The guitars throughout are especially effective in re-creating ‘70s-era pyrotechnics without ever quite crossing the line into pure cheese, and the splashy piano playing brings a gust of fresh air to songs such as “I Can’t Help You Anymore” and “I Can’t Get My Head Around It.”

But Miss Mann is too much of a pop formalist to truly let the band off-leash, and that is one of the album’s minor frustrations. “That’s How I Knew This Story Would Break My Heart,” the devastating ballad that serves as the album’s thematic centerpiece, inexplicably sputters to a close after four minutes, just as it’s getting up a full head of incantatory steam. (On the ‘70s albums she cites as blueprints, similarly structured songs often would vamp into infinitely suggestive, minutes-long extended fade-outs.)

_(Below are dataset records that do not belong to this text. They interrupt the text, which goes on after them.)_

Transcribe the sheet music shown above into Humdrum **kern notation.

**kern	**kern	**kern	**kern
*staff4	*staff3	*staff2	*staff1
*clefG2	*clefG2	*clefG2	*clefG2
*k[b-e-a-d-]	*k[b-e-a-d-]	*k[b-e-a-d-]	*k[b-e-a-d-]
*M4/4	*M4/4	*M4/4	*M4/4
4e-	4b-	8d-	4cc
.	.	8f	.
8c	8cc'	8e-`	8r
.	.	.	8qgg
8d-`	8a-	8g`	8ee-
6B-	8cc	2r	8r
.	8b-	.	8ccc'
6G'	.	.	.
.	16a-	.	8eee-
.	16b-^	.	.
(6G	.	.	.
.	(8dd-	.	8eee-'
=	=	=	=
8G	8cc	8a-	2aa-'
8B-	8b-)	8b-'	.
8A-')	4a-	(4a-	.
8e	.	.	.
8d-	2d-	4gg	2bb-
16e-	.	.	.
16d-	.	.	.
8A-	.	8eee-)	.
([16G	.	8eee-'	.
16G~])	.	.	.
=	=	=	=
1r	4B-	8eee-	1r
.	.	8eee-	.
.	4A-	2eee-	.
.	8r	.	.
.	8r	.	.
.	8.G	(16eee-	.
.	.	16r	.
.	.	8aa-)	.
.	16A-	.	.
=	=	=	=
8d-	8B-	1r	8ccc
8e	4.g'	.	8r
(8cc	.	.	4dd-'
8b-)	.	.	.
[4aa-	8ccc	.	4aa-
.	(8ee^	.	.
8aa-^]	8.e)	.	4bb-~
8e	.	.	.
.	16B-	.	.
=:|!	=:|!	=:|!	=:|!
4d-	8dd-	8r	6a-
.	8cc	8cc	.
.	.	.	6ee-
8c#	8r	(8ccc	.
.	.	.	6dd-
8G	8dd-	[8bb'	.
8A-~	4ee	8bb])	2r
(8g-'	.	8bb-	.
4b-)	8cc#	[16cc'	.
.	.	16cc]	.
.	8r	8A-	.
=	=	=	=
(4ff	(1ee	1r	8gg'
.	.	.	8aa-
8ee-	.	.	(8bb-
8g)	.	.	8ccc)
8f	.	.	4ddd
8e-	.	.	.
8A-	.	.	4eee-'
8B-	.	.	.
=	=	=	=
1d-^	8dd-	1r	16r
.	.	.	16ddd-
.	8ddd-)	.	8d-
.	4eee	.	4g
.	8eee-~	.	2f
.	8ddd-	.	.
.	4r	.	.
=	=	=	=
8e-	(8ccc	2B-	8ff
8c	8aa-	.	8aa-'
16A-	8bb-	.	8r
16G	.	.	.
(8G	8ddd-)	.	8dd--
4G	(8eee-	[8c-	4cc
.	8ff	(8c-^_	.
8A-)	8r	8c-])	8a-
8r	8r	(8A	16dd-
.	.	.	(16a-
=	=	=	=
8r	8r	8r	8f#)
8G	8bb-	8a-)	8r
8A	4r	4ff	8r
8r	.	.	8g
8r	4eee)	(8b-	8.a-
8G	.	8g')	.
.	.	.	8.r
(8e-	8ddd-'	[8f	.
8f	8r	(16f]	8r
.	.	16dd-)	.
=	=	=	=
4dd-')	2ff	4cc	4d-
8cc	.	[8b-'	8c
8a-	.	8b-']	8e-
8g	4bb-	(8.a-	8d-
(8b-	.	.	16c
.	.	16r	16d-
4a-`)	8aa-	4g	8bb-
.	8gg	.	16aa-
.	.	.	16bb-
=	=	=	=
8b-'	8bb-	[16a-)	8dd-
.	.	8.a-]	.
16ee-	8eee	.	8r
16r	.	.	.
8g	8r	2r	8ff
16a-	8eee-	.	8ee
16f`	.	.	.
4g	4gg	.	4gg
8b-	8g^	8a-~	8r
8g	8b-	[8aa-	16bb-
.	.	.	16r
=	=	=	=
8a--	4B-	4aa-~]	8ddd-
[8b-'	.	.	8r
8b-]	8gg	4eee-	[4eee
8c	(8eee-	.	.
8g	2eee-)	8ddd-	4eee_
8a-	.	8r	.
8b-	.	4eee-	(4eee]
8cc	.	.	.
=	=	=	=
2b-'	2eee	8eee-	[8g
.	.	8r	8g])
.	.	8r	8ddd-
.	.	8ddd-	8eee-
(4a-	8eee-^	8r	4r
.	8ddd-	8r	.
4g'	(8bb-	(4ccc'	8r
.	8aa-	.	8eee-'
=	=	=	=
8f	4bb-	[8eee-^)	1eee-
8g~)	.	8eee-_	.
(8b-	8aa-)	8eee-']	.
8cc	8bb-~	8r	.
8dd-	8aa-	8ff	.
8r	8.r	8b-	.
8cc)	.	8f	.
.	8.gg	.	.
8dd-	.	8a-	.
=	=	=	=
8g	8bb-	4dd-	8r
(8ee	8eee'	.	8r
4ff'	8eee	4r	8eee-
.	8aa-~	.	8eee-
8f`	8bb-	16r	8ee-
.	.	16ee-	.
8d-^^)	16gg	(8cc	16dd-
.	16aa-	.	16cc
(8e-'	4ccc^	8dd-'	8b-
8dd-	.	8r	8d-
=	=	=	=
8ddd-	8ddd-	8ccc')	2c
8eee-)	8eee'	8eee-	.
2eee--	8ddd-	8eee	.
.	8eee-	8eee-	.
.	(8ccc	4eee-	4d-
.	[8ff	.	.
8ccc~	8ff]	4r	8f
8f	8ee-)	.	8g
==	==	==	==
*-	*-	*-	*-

For all her prodigious talents, Miss Mann’s first couple of albums had too many moments of unbecoming vindictiveness and self-pity. Later, on the “Magnolia” soundtrack and her unflinching masterpiece “Lost in Space,” Miss Mann took baby steps towards taking a measure of personal responsibility and showing genuine empathy, but the overall picture she painted was still one of hopelessness, the tragedy of which lay in its almost complete lack of redemption. It was a step up from self-pity, but as any addict knows, acknowledgement is only half the battle.

Miss Mann’s real accomplishment with “The Forgotten Arm” lies in her taking the next step on this spiritual continuum, to forgiveness and making amends. Despite the traumatic experiences of her protagonists, the album actually has a happy ending. In the disarmingly direct ballad that ends the album, “Beautiful,” the two lovers celebrate the genuine beauty they have learned to see in each other — through acceptance of each other’s inherent flaws, not despite them.

Because the truth is, people do terrible things to each other all the time and still somehow manage to go on living and loving. It’s messy business, of course, which is why it’s so heartening to find Miss Mann realizing at last that when it comes to human beings, there’s no such thing as perfection and that getting dirty isn’t necessarily the end of the world.